The challenges facing ICE seem insurmountable but Cañas believes that some analysts have been too quick to write off the group. “Lots of people see ICE as old-fashioned but actually we face this new era with many inbuilt advantages. The most important is that ICE’s two main businesses are electricity and telecommunications. Traditionally these areas have been kept separate but increasingly there are natural synergies between them. On the telecommunication side, with kölbi we have been laying fibre optic cable, improving internet speeds and processing vast amounts of data. Now these elements are becoming important in the power sector because of the emphasis on smart grids that need to process information in realtime and manage electricity supply and demand accordingly.”
Another ICE characteristic is its large scale. That’s seen by many as a disadvantage because of the overheads it brings but Cañas believes that size can be used to clean up the transport part of Costa Rica’s energy matrix. “ICE has bought 100 electric vehicles that we will use as an example to the rest of society.
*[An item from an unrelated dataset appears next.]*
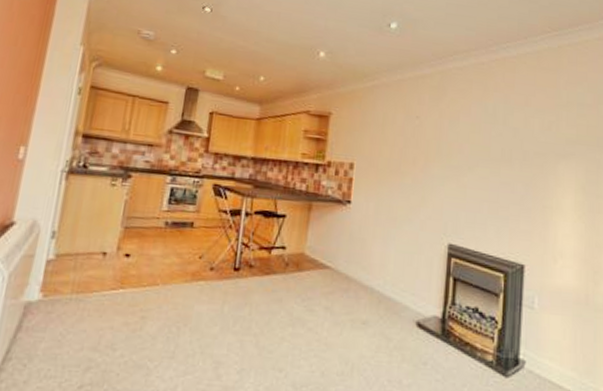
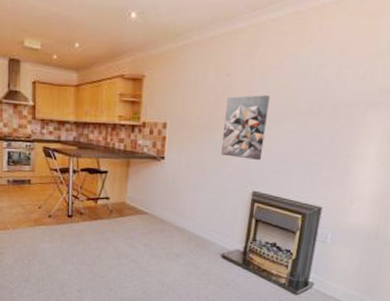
wall art: none [411,139,460,208] -> present [220,95,270,160]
More importantly we are developing the charging infrastructure so that a private consumer can buy an electric car, safe in the knowledge that it won’t run out of power. We are also working with the railway entity here in Costa Rica to develop an electric train.” ICE’s size can also be used to spread Costa Rican renewable energy expertise abroad, says Cañas. “Decarbonising power supplies is now a global trend and we are world leaders in the area… there is demand for our renewable energy expertise across the region.”
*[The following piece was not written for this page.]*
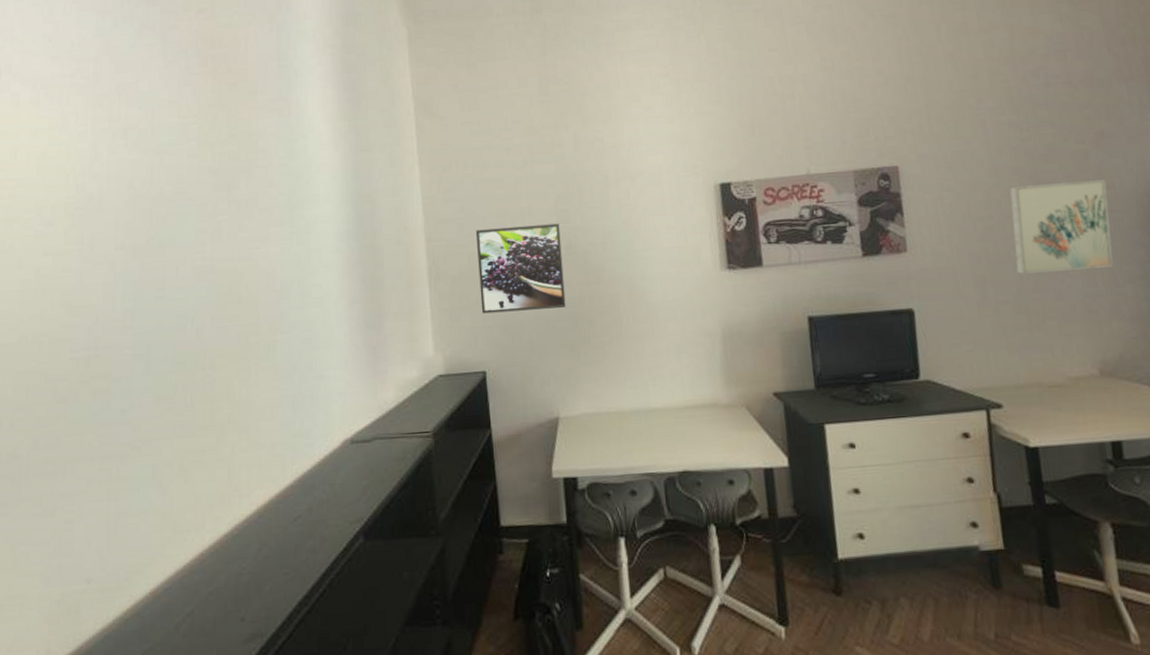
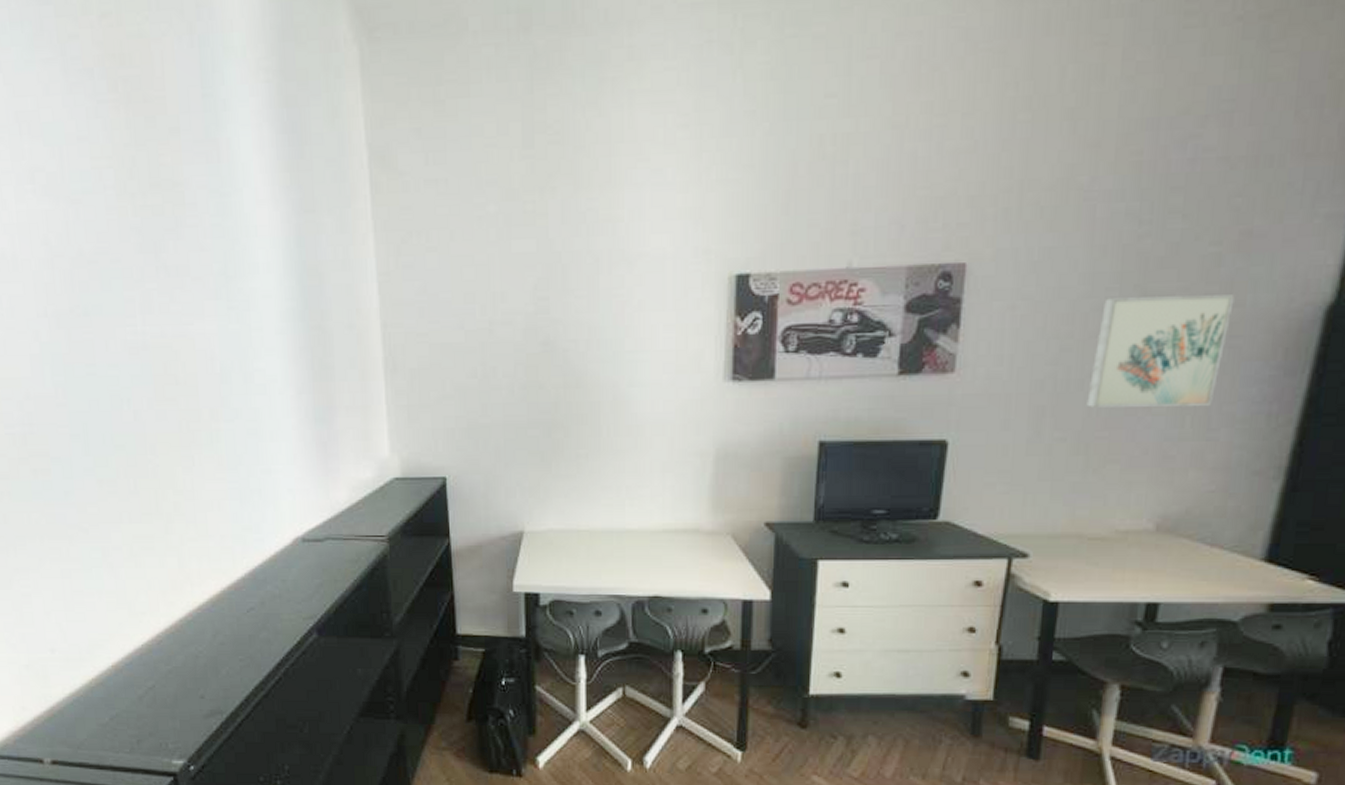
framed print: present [475,223,566,314] -> none [438,314,539,414]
Ultimately the different challenges that ICE faces are positive for Costa Rica’s power sector. Another country might be content to have the world’s greenest electricity grid but in Costa Rica competition from agile renewable companies and regional utilities is pushing ICE to innovate. The transformation will create myriad investment opportunities, from refinancing ICE’s debt to providing smart-grid technology. It’s a perfect fit for UK plc, which is strong in these areas, while contracts in Costa Rica could help British firms gain a foothold for work elsewhere in the region.